Source material:

──────

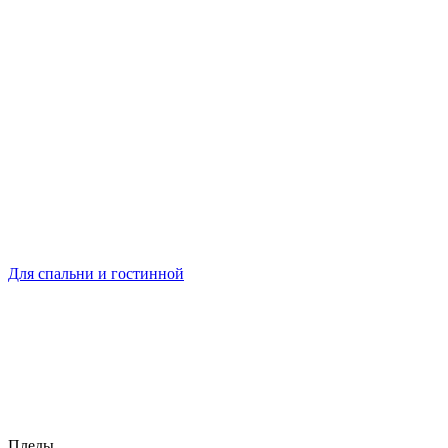
Для спальни и гостинной
Пледы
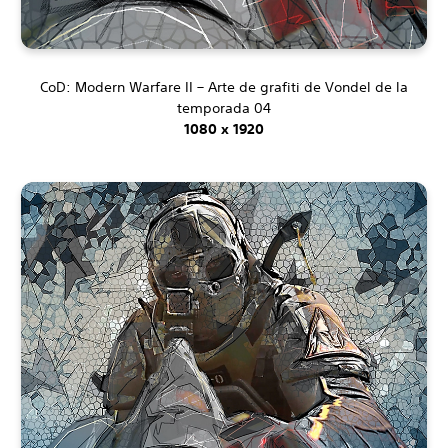
CoD: Modern Warfare II – Arte de grafiti de Vondel de la
temporada 04
1080 x 1920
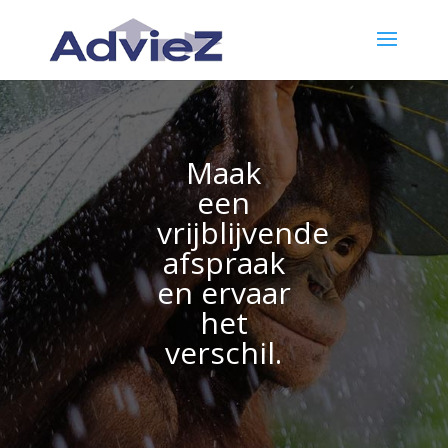
Maak
een
vrijblijvende
afspraak
en ervaar
het
verschil.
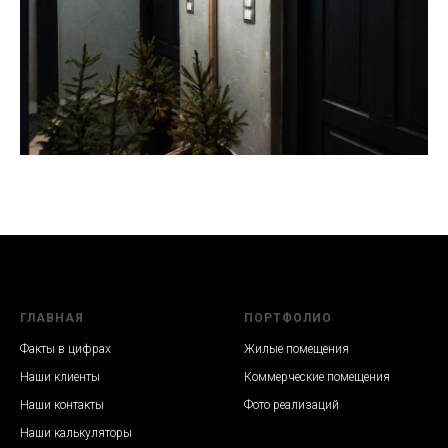
ГЛАВНАЯ
ПОРТФОЛИО
Факты в цифрах
Жилые помещения
Наши клиенты
Коммерческие помещения
Наши контакты
Фото реализаций
Наши калькуляторы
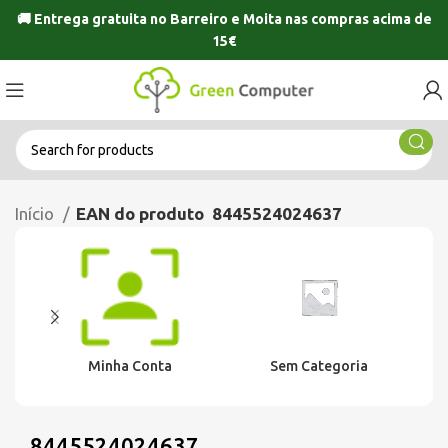
🚚 Entrega gratuita no
Barreiro
e
Moita
nas compras acima de
15€
Início
EAN do produto
8445524024637
Minha Conta
Sem Categoria
8445524024637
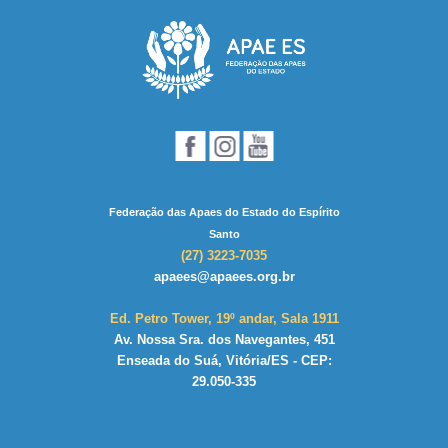
Federação das Apaes do Estado do Espírito
Santo
(27) 3223-7035
apaees@apaees.org.br
Ed. Petro Tower, 19º andar, Sala 1911
Av. Nossa Sra. dos Navegantes, 451
Enseada do Suá, Vitória/ES - CEP:
29.050-335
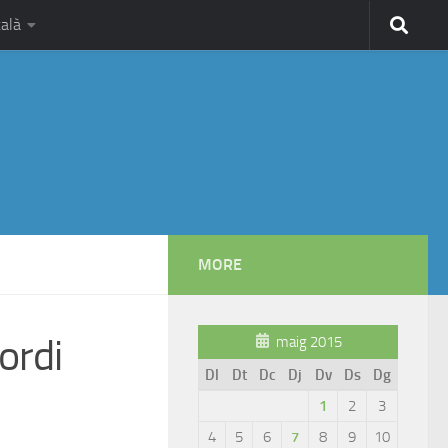
alà
MORE
ordi
maig 2015
Dl
Dt
Dc
Dj
Dv
Ds
Dg
1
2
3
4
5
6
7
8
9
10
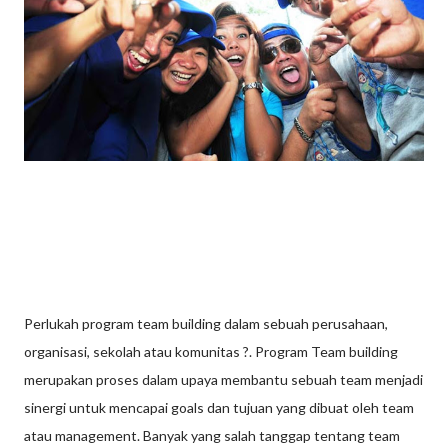
Perlukah program team building dalam sebuah perusahaan,
organisasi, sekolah atau komunitas ?. Program Team building
merupakan proses dalam upaya membantu sebuah team menjadi
sinergi untuk mencapai goals dan tujuan yang dibuat oleh team
atau management. Banyak yang salah tanggap tentang team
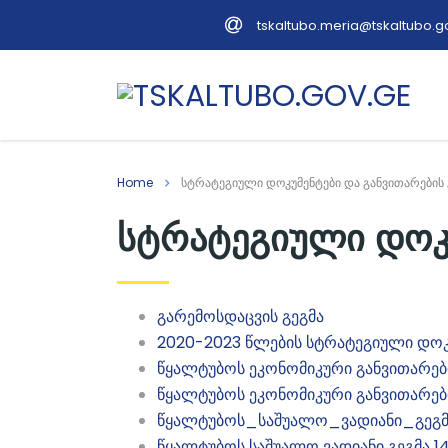
tskaltubo.meria@tskaltubo.g
Georgian
Home
სტრატეგიული დოკუმენტები და განვითარების 
სტრატეგიული დოკუ
გარემოსდაცვის გეგმა
2020-2023 წლების სტრატეგიული დოკ
წყალ
ტუბოს ეკონომიკური განვითარებ
წყალტუბოს ეკონომიკური განვითარებ
წყალტუბოს_საშუალო_ვადიანი_გეგმ
წყალტუბოს საშუალო ვადიანი გეგმა 14.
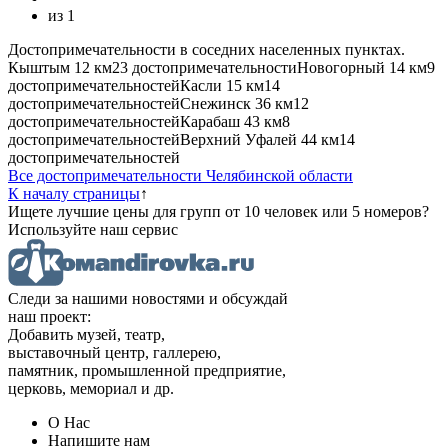
из
1
Достопримечательности в соседних населенных пунктах.
Кыштым
12 км
23 достопримечательности
Новогорный
14 км
9
достопримечательностей
Касли
15 км
14
достопримечательностей
Снежинск
36 км
12
достопримечательностей
Карабаш
43 км
8
достопримечательностей
Верхний Уфалей
44 км
14
достопримечательностей
Все достопримечательности Челябинской области
К началу страницы
↑
Ищете лучшие цены для групп от 10 человек или 5 номеров?
Используйте наш сервис
Следи за нашими новостями и обсуждай
наш проект:
Добавить музей, театр,
выставочный центр, галлерею,
памятник, промышленной предприятие,
церковь, мемориал и др.
О Нас
Напишите нам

──────

Required work:
Each line above that has the word "atau" should be copied.

Answer section:
organisasi, sekolah atau komunitas ?. Program Team building
atau management. Banyak yang salah tanggap tentang team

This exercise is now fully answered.